Listed records: Begin

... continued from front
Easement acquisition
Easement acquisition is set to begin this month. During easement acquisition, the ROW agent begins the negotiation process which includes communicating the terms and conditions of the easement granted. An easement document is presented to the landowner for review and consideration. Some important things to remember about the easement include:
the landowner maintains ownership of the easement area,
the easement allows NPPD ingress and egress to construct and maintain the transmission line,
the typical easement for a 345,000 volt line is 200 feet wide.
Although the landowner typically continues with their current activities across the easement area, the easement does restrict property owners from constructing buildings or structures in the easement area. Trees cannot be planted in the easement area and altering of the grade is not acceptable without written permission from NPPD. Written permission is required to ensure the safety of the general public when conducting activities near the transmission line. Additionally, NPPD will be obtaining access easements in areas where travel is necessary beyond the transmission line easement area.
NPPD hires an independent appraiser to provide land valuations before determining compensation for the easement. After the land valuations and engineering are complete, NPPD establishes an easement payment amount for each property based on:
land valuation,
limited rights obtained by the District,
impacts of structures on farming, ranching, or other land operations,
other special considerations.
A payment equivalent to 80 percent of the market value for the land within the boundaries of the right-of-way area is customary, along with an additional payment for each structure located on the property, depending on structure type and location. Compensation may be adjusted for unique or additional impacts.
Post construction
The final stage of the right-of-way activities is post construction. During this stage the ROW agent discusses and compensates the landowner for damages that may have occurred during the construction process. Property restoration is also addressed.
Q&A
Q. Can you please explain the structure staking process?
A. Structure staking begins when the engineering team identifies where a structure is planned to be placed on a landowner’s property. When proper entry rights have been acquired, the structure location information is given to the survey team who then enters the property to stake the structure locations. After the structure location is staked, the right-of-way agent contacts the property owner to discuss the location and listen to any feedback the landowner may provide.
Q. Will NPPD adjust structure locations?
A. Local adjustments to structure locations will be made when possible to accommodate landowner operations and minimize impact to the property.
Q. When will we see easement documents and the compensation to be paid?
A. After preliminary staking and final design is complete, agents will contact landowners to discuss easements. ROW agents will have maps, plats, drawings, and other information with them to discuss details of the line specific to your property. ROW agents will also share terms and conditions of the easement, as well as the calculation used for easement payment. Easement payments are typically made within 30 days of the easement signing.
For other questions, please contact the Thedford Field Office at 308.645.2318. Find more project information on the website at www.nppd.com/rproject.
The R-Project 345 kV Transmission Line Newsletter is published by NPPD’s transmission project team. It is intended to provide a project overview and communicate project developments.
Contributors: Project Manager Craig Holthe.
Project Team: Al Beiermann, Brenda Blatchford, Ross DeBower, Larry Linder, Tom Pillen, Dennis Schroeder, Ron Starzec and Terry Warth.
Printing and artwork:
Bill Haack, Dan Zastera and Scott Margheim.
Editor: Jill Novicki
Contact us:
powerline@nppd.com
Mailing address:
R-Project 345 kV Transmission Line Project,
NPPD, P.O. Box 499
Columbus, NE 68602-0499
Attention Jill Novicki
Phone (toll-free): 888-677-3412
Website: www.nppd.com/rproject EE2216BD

Listed records: End

[Problem] Exactly as they stand in the records above, print the lines from the one containing "Bill Haack, Dan Zastera and Scott Margheim." through the final line, inclusive.

[Solution to this task]
Bill Haack, Dan Zastera and Scott Margheim.
Editor: Jill Novicki
Contact us:
powerline@nppd.com
Mailing address:
R-Project 345 kV Transmission Line Project,
NPPD, P.O. Box 499
Columbus, NE 68602-0499
Attention Jill Novicki
Phone (toll-free): 888-677-3412
Website: www.nppd.com/rproject EE2216BD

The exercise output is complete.